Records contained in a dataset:
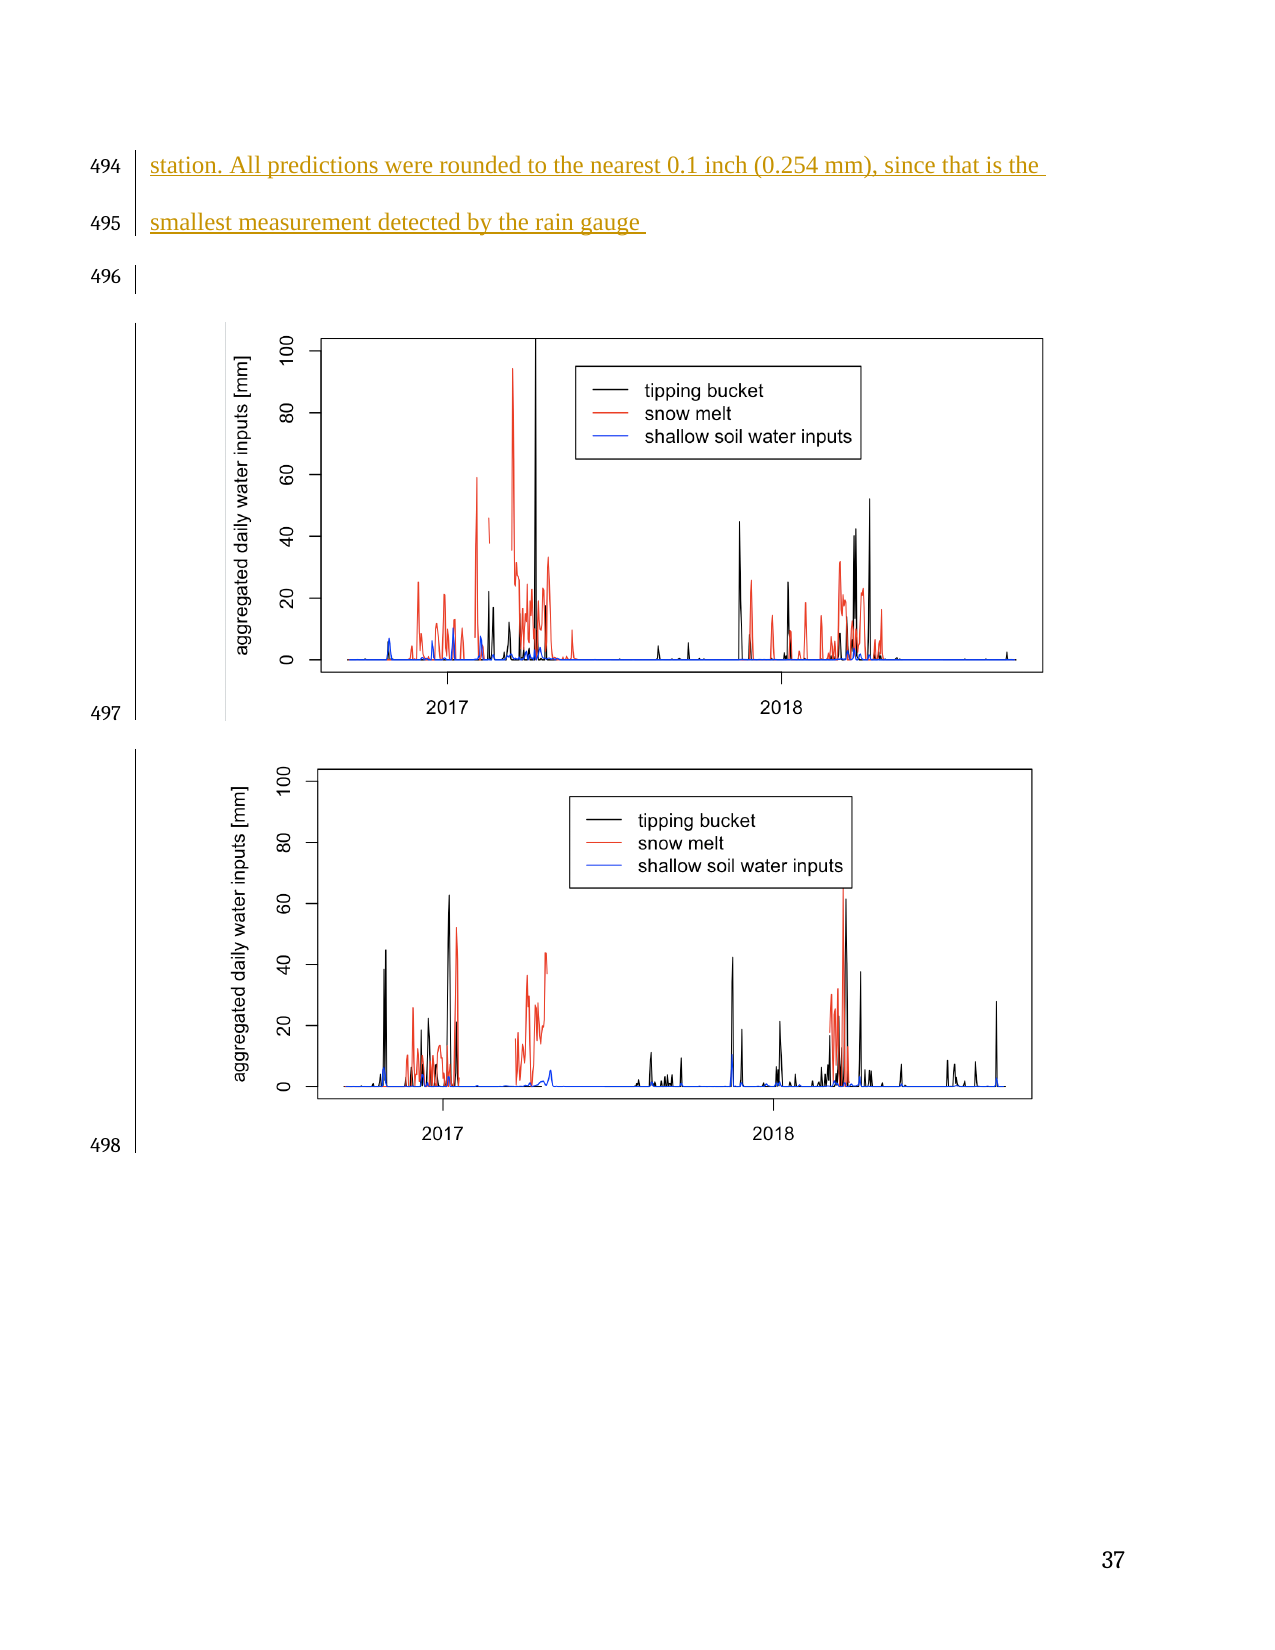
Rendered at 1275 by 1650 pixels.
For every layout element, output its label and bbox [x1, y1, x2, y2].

picture [225, 322, 1071, 721]
picture [225, 748, 1042, 1153]
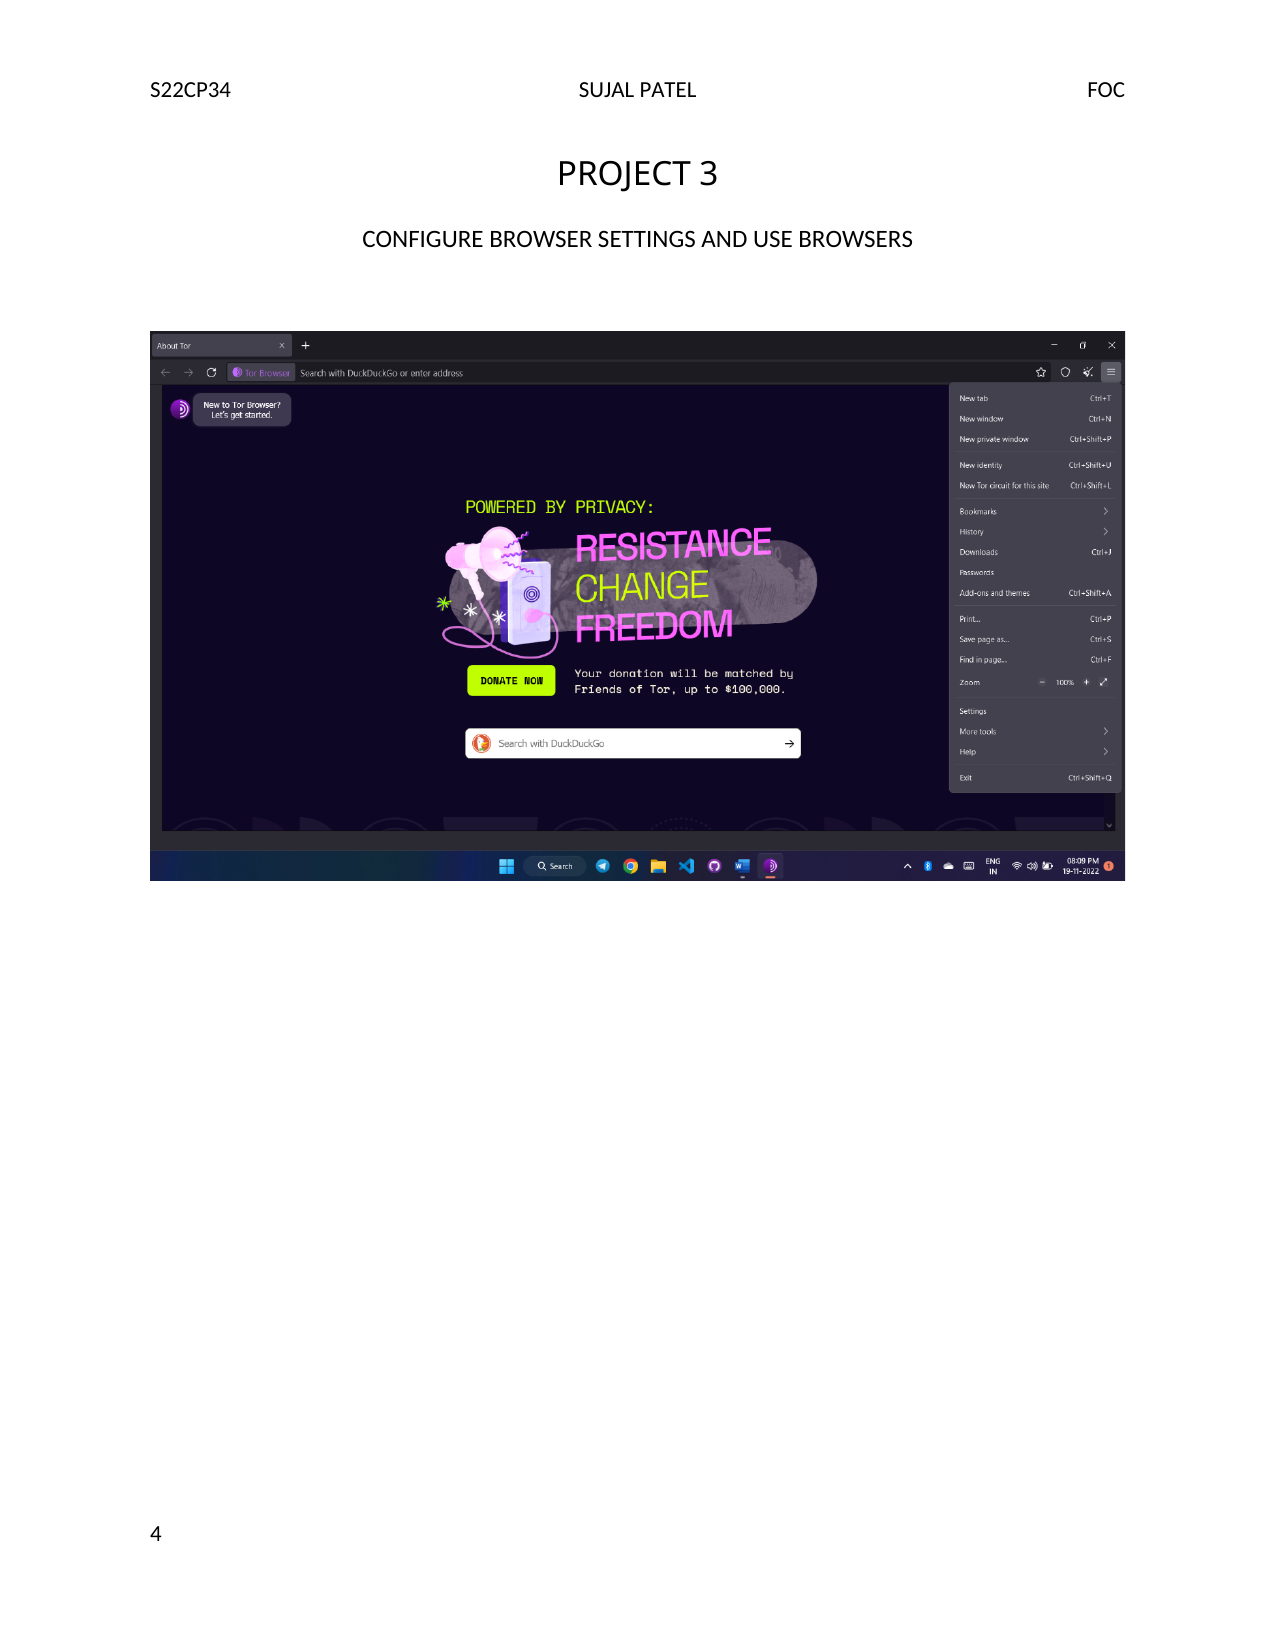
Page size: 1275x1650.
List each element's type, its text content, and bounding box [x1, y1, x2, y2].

_PROMPT_
Would you transcribe each of the entries exactly, skipping the pictures?

_WRITTEN REPLY_
Rendered at 1275 by 1650 pixels.
For every layout element, output its label and bbox [x1, y1, x2, y2].

picture [225, 322, 1071, 721]
picture [225, 748, 1042, 1153]
Page size: 1275x1650.
List each element's type, its text content, and bounding box [x1, y1, x2, y2].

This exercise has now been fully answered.